Extracted information:
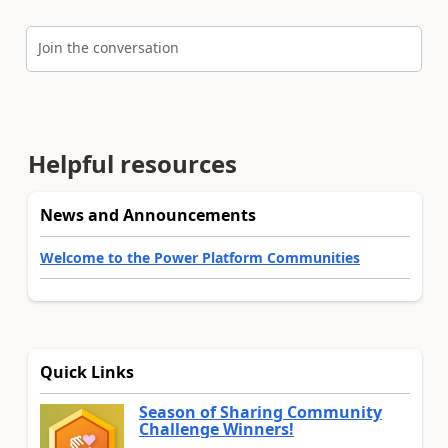
Join the conversation
Helpful resources
News and Announcements
Welcome to the Power Platform Communities
Quick Links
Season of Sharing Community
Challenge Winners!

Work order:
Drop the pictures and give every line above again exactly.

Result of this exercise:
Join the conversation
Helpful resources
News and Announcements
Welcome to the Power Platform Communities
Quick Links
Season of Sharing Community
Challenge Winners!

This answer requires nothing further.